WHAT THIS TASK INVOLVES -> From the listing below, reproduce exactly the lines starting with the one with "middle dip: (126, 102)" and going on through the one with "index mcp: (244, 226)", both ends kept. No picture is copied.

MATERIAL SHOWN ->
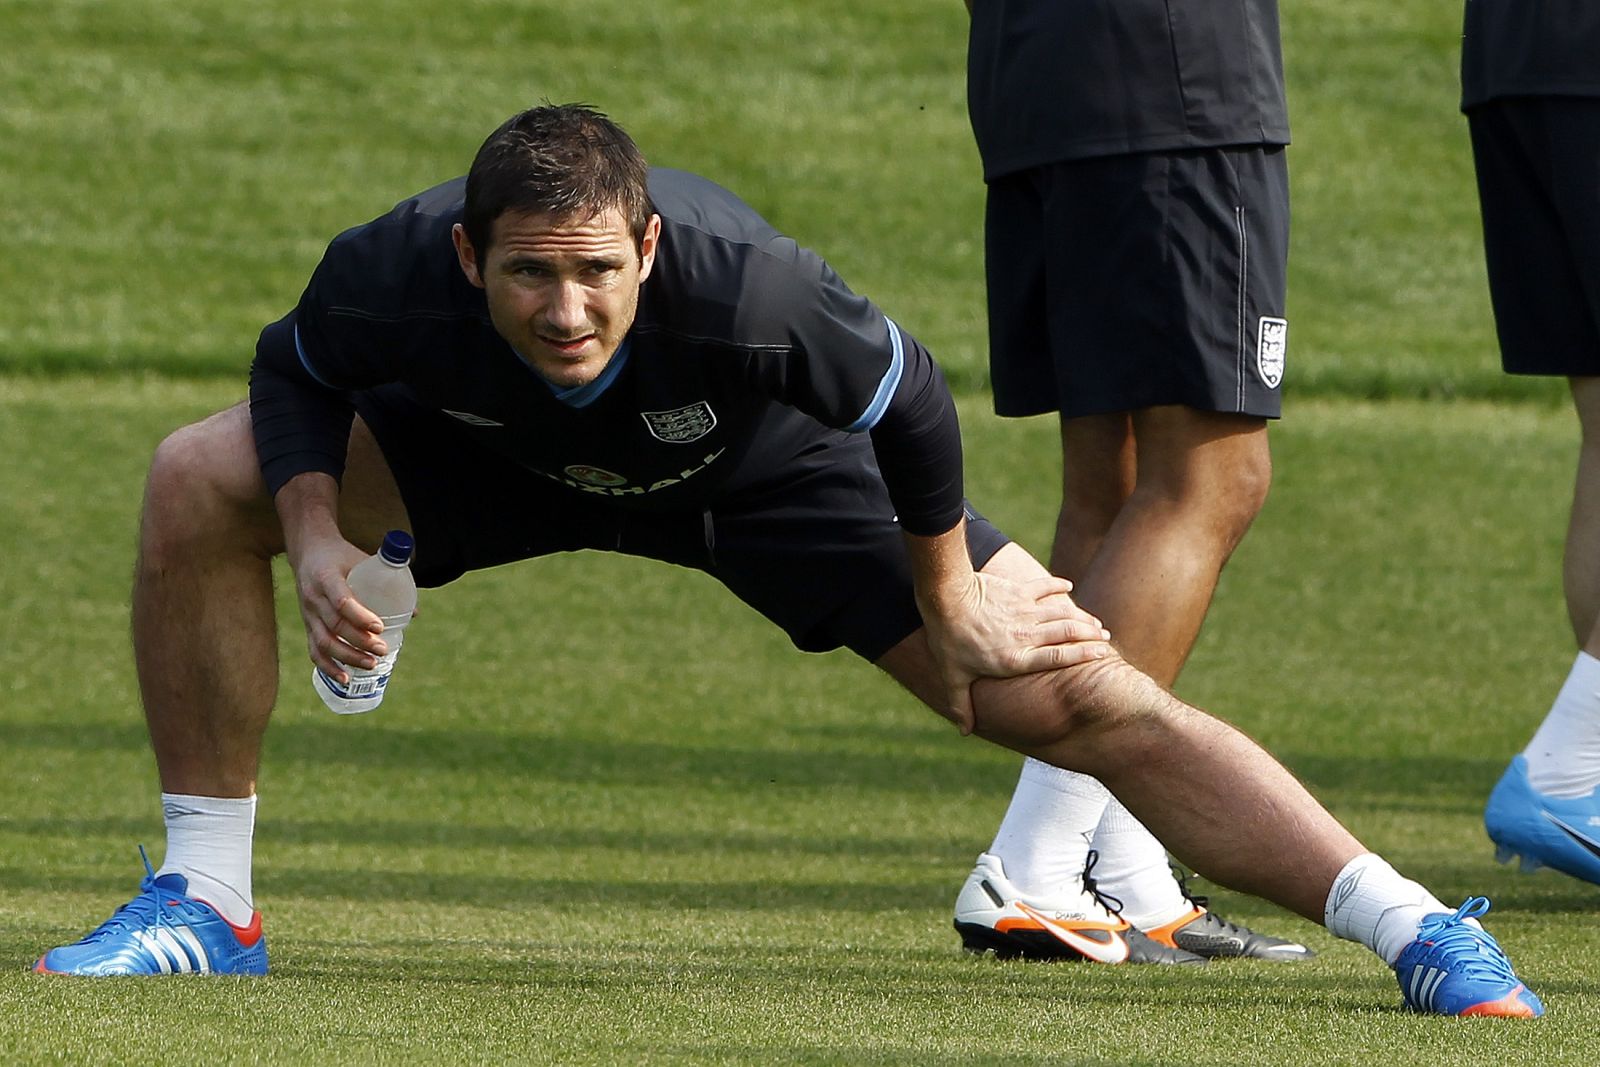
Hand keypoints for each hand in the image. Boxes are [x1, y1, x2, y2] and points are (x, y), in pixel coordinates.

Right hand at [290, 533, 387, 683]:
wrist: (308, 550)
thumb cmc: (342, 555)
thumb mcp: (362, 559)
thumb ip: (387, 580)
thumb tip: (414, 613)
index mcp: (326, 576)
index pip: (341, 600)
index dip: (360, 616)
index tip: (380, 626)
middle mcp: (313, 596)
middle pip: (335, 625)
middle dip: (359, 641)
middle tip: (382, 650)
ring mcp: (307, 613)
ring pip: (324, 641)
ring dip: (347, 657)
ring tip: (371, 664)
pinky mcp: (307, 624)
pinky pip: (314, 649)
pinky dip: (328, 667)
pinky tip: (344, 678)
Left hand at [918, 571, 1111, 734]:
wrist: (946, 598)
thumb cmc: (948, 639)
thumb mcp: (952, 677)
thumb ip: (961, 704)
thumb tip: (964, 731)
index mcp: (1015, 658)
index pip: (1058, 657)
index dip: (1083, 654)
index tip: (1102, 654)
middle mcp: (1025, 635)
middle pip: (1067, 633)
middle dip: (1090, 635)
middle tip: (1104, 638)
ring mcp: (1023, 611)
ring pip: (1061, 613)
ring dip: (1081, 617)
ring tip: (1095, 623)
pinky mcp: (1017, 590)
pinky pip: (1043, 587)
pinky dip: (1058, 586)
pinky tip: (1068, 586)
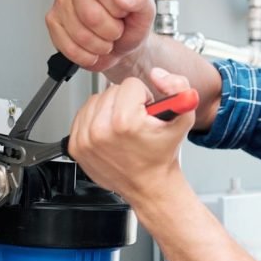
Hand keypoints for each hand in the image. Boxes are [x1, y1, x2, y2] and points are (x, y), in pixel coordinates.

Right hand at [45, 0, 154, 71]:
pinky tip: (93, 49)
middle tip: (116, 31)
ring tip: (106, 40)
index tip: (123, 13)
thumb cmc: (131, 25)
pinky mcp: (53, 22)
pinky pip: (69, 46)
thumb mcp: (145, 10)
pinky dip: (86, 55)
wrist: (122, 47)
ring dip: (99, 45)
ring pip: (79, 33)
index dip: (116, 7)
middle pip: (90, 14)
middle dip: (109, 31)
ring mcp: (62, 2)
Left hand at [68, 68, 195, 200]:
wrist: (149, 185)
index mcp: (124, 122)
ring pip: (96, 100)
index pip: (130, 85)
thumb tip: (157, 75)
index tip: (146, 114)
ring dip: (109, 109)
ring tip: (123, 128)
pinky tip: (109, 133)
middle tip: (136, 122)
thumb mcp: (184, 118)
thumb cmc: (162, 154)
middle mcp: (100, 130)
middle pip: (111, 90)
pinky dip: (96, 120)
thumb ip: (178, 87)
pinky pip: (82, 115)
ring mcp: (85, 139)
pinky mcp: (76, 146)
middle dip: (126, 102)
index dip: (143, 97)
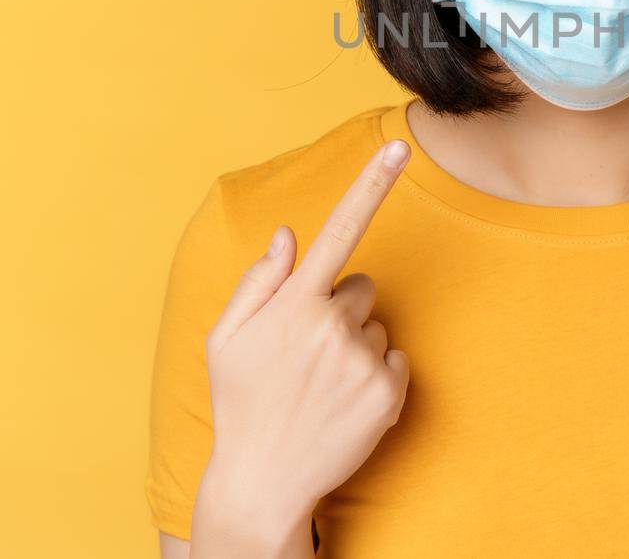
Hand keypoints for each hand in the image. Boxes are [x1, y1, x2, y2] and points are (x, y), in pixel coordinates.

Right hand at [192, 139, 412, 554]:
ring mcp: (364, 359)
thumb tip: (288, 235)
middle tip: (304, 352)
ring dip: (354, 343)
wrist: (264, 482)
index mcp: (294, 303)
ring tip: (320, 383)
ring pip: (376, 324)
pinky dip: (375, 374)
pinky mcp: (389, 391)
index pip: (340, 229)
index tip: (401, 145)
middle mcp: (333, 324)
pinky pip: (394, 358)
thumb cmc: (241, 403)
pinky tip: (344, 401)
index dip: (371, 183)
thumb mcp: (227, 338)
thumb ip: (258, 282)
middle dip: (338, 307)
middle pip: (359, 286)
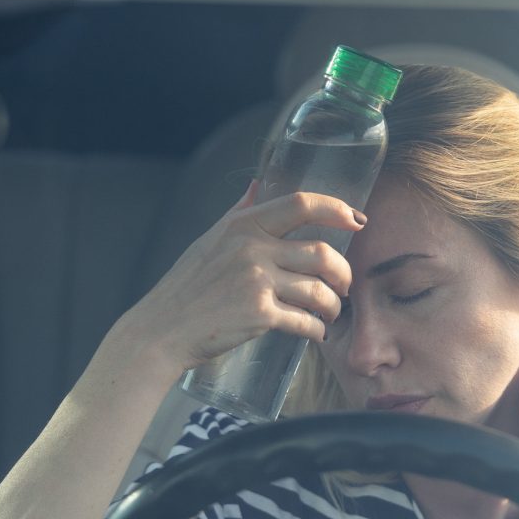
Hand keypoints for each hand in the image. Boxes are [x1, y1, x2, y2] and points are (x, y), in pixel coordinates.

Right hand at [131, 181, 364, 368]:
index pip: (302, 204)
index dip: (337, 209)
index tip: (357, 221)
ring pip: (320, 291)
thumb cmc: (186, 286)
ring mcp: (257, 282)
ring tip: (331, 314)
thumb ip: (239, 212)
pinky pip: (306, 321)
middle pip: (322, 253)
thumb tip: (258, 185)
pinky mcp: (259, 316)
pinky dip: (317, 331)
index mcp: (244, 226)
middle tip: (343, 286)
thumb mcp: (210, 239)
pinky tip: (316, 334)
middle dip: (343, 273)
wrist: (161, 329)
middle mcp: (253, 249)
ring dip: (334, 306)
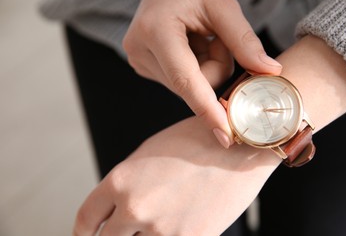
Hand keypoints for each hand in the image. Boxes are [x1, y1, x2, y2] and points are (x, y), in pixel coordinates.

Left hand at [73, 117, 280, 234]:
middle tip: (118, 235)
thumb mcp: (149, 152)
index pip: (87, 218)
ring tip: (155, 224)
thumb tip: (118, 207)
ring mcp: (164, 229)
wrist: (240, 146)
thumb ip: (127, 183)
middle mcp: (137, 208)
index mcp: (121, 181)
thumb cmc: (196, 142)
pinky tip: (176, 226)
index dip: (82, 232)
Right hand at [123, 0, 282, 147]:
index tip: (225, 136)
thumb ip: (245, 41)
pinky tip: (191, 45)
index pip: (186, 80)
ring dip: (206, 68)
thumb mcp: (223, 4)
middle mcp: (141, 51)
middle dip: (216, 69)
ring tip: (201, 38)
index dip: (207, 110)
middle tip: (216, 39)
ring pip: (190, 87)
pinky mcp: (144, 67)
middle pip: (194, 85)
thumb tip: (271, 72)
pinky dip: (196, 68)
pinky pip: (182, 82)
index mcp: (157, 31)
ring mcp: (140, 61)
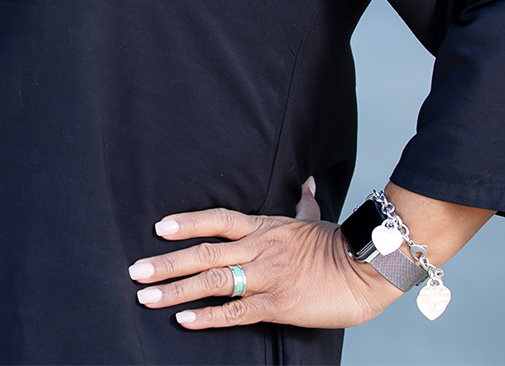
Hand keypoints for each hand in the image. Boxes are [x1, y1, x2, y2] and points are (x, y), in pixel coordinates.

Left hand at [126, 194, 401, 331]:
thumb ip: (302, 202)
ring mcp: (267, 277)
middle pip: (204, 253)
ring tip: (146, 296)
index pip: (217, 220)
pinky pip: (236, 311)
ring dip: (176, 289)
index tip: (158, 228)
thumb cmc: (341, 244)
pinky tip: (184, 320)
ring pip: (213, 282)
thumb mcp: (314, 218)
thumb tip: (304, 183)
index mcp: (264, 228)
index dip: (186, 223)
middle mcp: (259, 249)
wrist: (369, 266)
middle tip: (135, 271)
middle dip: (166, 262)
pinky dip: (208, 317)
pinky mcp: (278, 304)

TASK RESULT ->
middle dip: (126, 102)
index dip: (143, 97)
Hand keypoints for each hand in the image. Boxes are [x1, y1, x2, y2] and points are (x, y), in pixel coordinates.

Right hand at [192, 139, 412, 554]:
ring mcp: (364, 359)
thumb tip: (288, 235)
middle tip: (304, 352)
ring dip: (354, 343)
wrist: (264, 482)
index mcp: (294, 303)
ring tip: (320, 383)
ring pip: (376, 324)
pinky dip: (375, 374)
pinky mcp: (389, 391)
index pip: (340, 229)
index tip: (401, 145)
middle mcp: (333, 324)
pinky pip: (394, 358)
thumb cmc: (241, 403)
pinky tip: (344, 401)
index dip: (371, 183)
thumb mcp: (227, 338)
thumb ip: (258, 282)
middle dip: (338, 307)
middle pip: (359, 286)
Hand keypoints for each hand in the image. Boxes are [x1, y1, x2, y2] and points are (x, y), in pixel coordinates.

Right hand at [131, 181, 364, 368]:
index pip: (302, 204)
index dip: (337, 209)
index tip: (357, 221)
ring pip: (320, 291)
thumb cmc: (186, 286)
ring mcp: (257, 282)
ring tip: (331, 314)
thumb ip: (239, 212)
pinky pip: (306, 321)
middle pip: (322, 253)
thumb tip: (258, 185)
pinky mcp: (259, 316)
pinky dip: (317, 331)
index mcp: (244, 226)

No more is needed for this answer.